◆ **ASSIGNMENT**
Every line from the one containing "Russian defense sources in 2025 have o" to the one containing "iency, we can both reduce wasted" in the records below, both included, must be set down exactly, and no other line.

**** TASK DATA ****

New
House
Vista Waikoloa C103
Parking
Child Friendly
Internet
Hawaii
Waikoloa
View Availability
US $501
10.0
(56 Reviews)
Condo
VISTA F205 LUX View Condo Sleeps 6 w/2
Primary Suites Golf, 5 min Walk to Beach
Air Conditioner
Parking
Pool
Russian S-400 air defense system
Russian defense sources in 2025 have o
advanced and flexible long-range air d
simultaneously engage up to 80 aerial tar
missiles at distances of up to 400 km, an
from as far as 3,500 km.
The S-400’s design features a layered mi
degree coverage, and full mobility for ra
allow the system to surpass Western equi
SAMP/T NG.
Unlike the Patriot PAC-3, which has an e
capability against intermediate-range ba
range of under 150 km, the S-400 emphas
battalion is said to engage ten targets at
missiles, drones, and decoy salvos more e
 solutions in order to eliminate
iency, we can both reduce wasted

****
**** TASK DATA ****

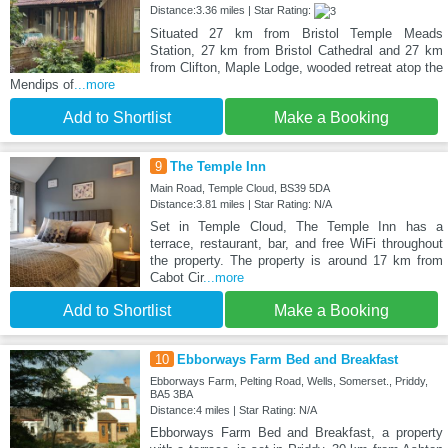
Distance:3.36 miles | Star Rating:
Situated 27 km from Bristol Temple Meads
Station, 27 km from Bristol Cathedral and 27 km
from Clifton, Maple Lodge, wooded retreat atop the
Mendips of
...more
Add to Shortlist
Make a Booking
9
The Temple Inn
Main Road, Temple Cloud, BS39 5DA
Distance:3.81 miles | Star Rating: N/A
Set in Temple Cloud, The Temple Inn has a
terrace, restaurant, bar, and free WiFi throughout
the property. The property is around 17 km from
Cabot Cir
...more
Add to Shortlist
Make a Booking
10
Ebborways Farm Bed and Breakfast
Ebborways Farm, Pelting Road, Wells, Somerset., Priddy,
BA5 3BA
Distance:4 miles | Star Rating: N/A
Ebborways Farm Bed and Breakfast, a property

****

◆ **SOLVED EXERCISE**
Russian defense sources in 2025 have o
advanced and flexible long-range air d
simultaneously engage up to 80 aerial tar
missiles at distances of up to 400 km, an
from as far as 3,500 km.
The S-400’s design features a layered mi
degree coverage, and full mobility for ra
allow the system to surpass Western equi
SAMP/T NG.
Unlike the Patriot PAC-3, which has an e
capability against intermediate-range ba
range of under 150 km, the S-400 emphas
battalion is said to engage ten targets at
missiles, drones, and decoy salvos more e
 solutions in order to eliminate
iency, we can both reduce wasted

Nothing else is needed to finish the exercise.